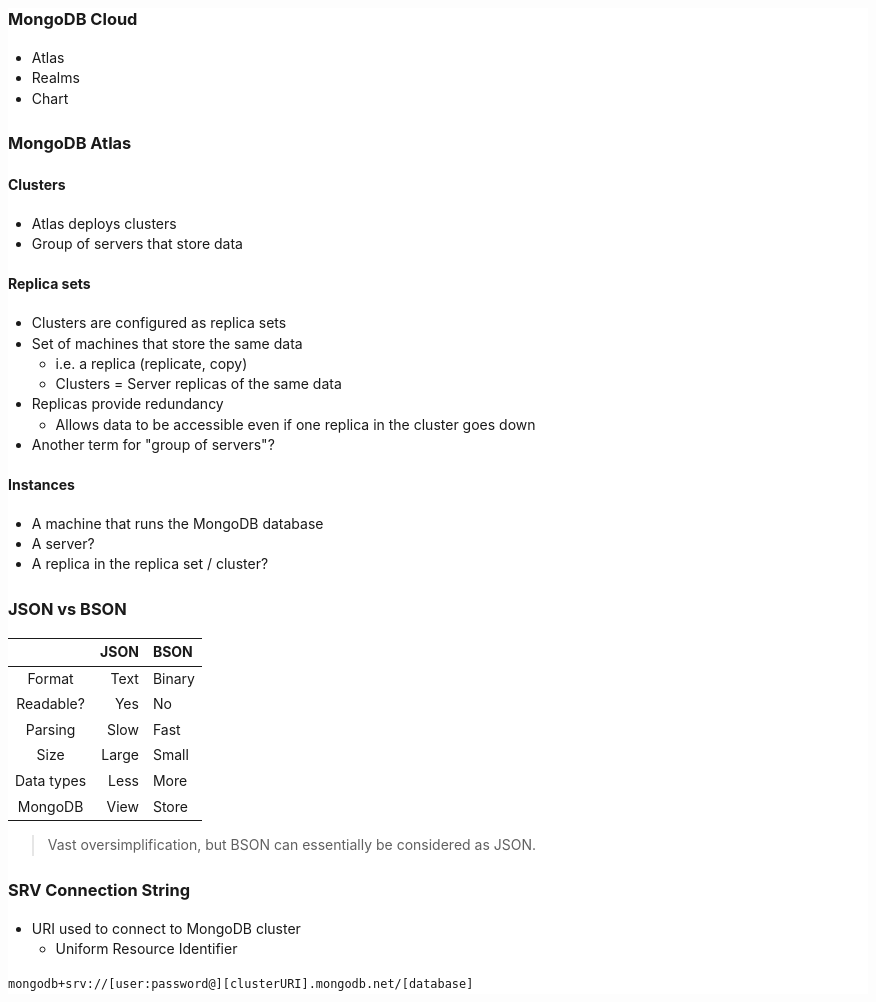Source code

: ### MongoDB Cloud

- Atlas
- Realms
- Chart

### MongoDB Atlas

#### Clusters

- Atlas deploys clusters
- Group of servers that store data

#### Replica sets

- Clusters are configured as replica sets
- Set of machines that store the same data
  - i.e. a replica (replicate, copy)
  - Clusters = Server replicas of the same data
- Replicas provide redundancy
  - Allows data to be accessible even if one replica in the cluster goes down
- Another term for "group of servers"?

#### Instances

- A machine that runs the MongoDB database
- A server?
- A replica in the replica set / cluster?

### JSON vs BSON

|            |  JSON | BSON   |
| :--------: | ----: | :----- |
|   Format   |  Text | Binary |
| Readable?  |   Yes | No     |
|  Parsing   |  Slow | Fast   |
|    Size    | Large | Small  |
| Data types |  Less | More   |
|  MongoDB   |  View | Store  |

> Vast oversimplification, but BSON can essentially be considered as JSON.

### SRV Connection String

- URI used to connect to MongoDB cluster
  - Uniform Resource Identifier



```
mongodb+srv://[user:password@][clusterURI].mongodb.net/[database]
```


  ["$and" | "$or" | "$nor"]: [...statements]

+++

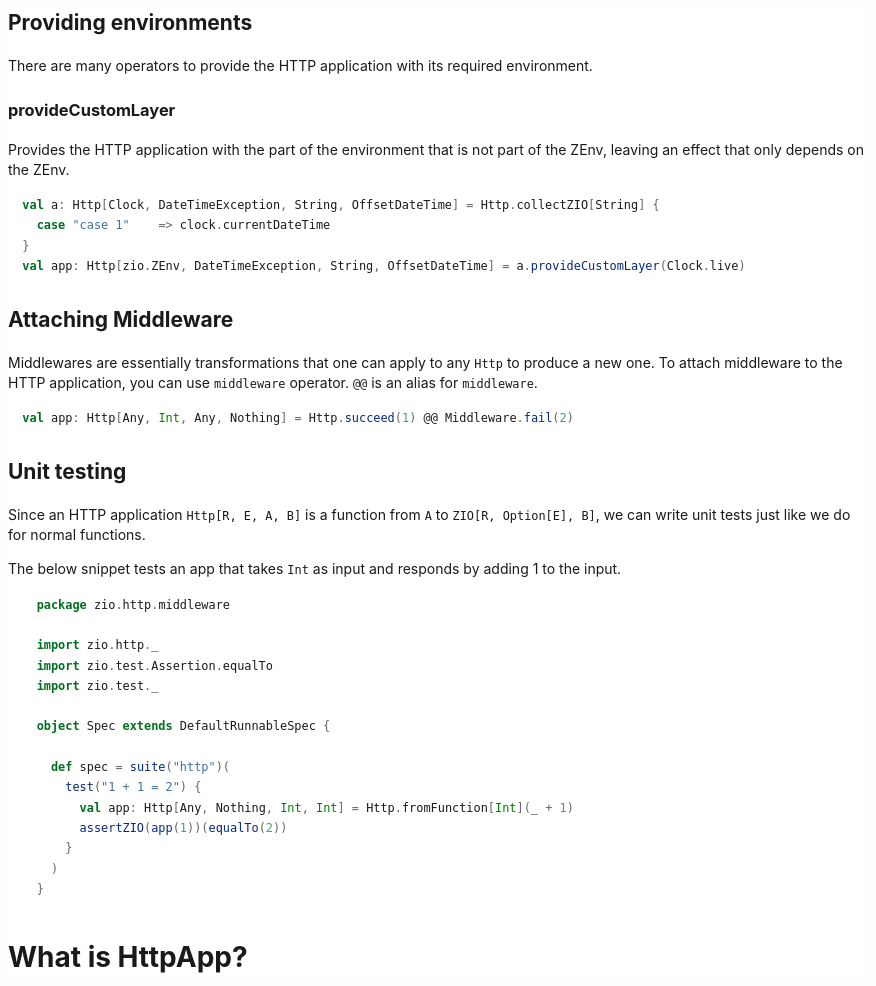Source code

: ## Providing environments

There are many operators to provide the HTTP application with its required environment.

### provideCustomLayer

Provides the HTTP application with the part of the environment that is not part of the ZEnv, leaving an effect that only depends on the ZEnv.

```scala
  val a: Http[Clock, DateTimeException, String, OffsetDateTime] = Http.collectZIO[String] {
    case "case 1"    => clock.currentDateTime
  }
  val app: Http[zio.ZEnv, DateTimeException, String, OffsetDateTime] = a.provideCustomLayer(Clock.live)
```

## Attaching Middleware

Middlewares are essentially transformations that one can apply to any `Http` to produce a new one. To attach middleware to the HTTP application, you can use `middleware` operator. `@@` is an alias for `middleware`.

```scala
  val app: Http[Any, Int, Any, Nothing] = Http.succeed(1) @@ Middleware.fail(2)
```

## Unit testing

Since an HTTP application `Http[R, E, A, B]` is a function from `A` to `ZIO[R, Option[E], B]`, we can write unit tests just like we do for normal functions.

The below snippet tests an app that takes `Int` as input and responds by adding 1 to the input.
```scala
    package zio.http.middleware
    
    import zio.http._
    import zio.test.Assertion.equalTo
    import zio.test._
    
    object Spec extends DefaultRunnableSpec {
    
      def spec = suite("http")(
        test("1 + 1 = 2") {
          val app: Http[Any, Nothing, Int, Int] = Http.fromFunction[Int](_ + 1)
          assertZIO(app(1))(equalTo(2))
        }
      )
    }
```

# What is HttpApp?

+++

*Task to carry out*. Look over the listing above. Pick out and copy every line that includes "ZEnv".

*Written answer*.
Provides the HTTP application with the part of the environment that is not part of the ZEnv, leaving an effect that only depends on the ZEnv.
  val app: Http[zio.ZEnv, DateTimeException, String, OffsetDateTime] = a.provideCustomLayer(Clock.live)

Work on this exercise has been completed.